▶ _INSTRUCTION_
Scan the entries below for "dari" and copy each line that holds it.

[[ MATERIAL FOR THIS TASK, beginning ]]

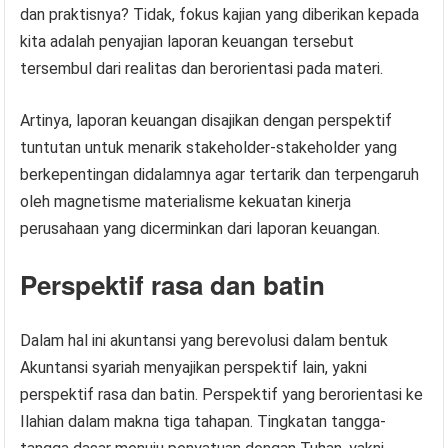
dan praktisnya? Tidak, fokus kajian yang diberikan kepada
kita adalah penyajian laporan keuangan tersebut
tersembul dari realitas dan berorientasi pada materi.
Artinya, laporan keuangan disajikan dengan perspektif
tuntutan untuk menarik stakeholder-stakeholder yang
berkepentingan didalamnya agar tertarik dan terpengaruh
oleh magnetisme materialisme kekuatan kinerja
perusahaan yang dicerminkan dari laporan keuangan.
Perspektif rasa dan batin
Dalam hal ini akuntansi yang berevolusi dalam bentuk
Akuntansi syariah menyajikan perspektif lain, yakni
perspektif rasa dan batin. Perspektif yang berorientasi ke
Ilahian dalam makna tiga tahapan. Tingkatan tangga-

[[ MATERIAL FOR THIS TASK, end ]]

▶ _RESPONSE AREA_
tersembul dari realitas dan berorientasi pada materi.
perusahaan yang dicerminkan dari laporan keuangan.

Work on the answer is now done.